What you are asked to do:
Starting at the line that contains "right front paw: (319, 348)" in the listing below, write out every line word for word until you have written the line that contains "right knee: (249, 355)".

┌─ Data to use

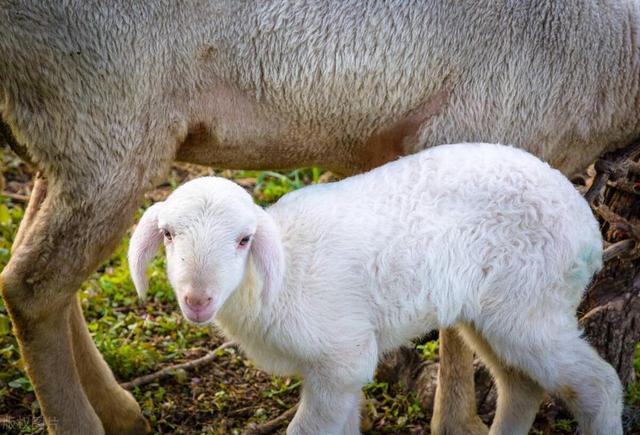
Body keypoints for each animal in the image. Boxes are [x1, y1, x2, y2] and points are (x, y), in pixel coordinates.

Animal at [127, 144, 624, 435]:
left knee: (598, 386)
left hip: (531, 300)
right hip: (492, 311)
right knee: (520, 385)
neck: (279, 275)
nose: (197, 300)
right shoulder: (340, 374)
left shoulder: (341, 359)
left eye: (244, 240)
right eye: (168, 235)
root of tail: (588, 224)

└─
┌─ Data to use

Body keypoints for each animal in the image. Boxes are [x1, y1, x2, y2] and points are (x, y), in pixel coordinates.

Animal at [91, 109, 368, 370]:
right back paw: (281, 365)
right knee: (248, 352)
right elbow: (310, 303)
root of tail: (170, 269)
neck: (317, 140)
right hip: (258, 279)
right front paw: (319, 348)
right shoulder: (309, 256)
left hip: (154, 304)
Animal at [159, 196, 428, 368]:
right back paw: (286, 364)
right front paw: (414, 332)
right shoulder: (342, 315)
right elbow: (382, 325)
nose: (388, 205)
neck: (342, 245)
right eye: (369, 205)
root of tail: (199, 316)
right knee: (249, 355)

└─
┌─ Data to use

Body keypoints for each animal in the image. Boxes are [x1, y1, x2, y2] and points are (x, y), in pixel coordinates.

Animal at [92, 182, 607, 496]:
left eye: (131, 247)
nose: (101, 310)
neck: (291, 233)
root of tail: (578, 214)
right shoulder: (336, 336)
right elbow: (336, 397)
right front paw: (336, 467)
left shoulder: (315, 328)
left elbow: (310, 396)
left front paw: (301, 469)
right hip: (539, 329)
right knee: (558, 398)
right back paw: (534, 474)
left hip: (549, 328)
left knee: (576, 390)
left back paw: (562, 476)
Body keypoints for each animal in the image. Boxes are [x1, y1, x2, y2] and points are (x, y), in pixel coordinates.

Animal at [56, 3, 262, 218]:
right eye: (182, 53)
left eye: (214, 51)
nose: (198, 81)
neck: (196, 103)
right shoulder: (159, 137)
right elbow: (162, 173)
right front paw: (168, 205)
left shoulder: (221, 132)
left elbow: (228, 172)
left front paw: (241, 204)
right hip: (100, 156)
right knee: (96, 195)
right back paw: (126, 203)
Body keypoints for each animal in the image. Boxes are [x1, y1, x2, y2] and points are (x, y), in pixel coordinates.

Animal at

└─

Exercise answer:
right front paw: (319, 348)
right shoulder: (309, 256)
left hip: (154, 304)
Animal at [159, 196, 428, 368]:
right back paw: (286, 364)
right front paw: (414, 332)
right shoulder: (342, 315)
right elbow: (382, 325)
nose: (388, 205)
neck: (342, 245)
right eye: (369, 205)
root of tail: (199, 316)
right knee: (249, 355)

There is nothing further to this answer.